Dr Hayaatun Sillem, CEO at Royal Academy of Engineering, also shared her insights into D&I in the STEM (science, technology, engineering, and mathematics) community, in particular engineering. Only 12% of engineering roles are made up of women, with just 8% from ethnic minorities. When looking at STEM education, only 15% of engineering students are female, despite them generally outperforming males throughout GCSE and A Level studies. So there is a fundamental challenge to attracting women to a career in STEM and closing the D&I gap.
Only 12% of engineering roles are made up of women
Diversity and inclusion benefits everyone
“Inclusive leadership is good leadership, and this idea needs to be really owned by the business” declared Dr Sillem. She explained that D&I is good for everyone, and there are endless benefits for individuals, businesses, and the sector as a whole when it is fully embraced, including talent acquisition, staff retention, innovation, and creativity.
And the key to making D&I work? Make it practical – consider what people can do in their day-to-day jobs that will help.
Keynote speech by Dr Hayaatun Sillem, CEO at Royal Academy of Engineering. (Photo credit: Dan Rvlph Photography).
Use your recruitment strategy to improve D&I
A recurring theme at the Women in Tech Leadership Conference was how recruitment can really shape your D&I – for the better or worse. Dr Sillem said that it’s simply not good enough to say you have D&I problems in your business because “that’s how it is” or “there’s a lack of the right talent pool”. You need to own the pipeline of your recruitment strategy, and delve into each step to unlock areas of improvement or change.
For example, looking at the terminology in your job ads, whether it’s flexible, and having a more diverse interview panel, can all help broaden your search, suggests Maria Hernandez, Head of Innovation at Cisco.
If your business uses recruitment agencies to find talent, ensure they have access to the right networks and hold them to account if they’re only putting forward the same selection of candidates.
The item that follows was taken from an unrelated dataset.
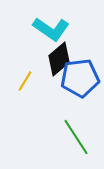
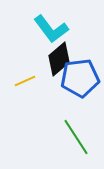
cyan L-shape: rotated 18 degrees clockwise
yellow line: rotated 35 degrees clockwise
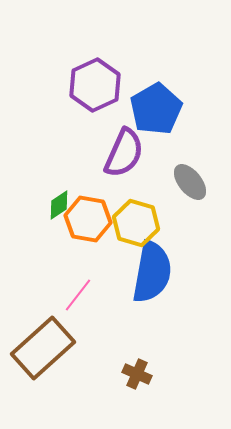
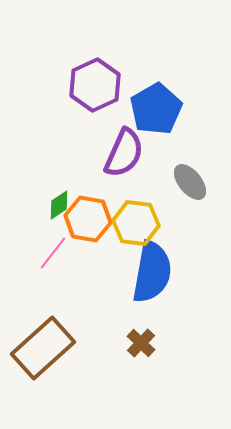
yellow hexagon: rotated 9 degrees counterclockwise
pink line: moved 25 px left, 42 px up
brown cross: moved 4 px right, 31 px up; rotated 20 degrees clockwise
Tech can help progress women into leadership roles
A panel including Wincie Wong, Co-founder of the RBS Girls Can Code network, and Joy Foster, Founder of TechPixies, discussed the many ways in which tech can help progress women into leadership roles.
Discussion panel moderated by Meri Williams (far left) with (L-R) Lucy Yu, Director of Public Policy FiveAI; Lara Martini, Field Enablement Director at Microsoft; Wincie Wong, Co-founder of RBS Girls Can Code network; Joy Foster: Founder of TechPixies; and Audra Simons, Director at Forcepoint Innovation Labs. (Photo credit: Dan Rvlph Photography).
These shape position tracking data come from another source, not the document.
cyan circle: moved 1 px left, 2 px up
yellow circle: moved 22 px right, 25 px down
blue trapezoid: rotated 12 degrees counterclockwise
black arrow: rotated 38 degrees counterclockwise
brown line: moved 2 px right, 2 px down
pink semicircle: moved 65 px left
Online education through e-learning software, as well as mentorship, were cited as being amazing sources of tech for helping women progress and develop their skills to become leaders. Social media was deemed the perfect tool for self-promotion and getting involved in online communities, as well as being a useful resource for recruitment.
One million women need to join the UK tech sector today to achieve gender parity
Samuel Kasumu, Managing Director of Inclusive Boards and Meri Williams, CTO of Monzo. (Photo credit: Dan Rvlph Photography).
Samuel Kasumu, Managing Director of Inclusive Boards, shared the board’s research into the current shortfall of people in tech roles. According to their data, there are 600,000 unfilled tech vacancies in the UK alone, which is expected to rise to 1.1 million by 2021. Further still, Kasumu explained that in order to achieve gender parity in the tech sector by 2021, one million women need to be recruited into the industry – today.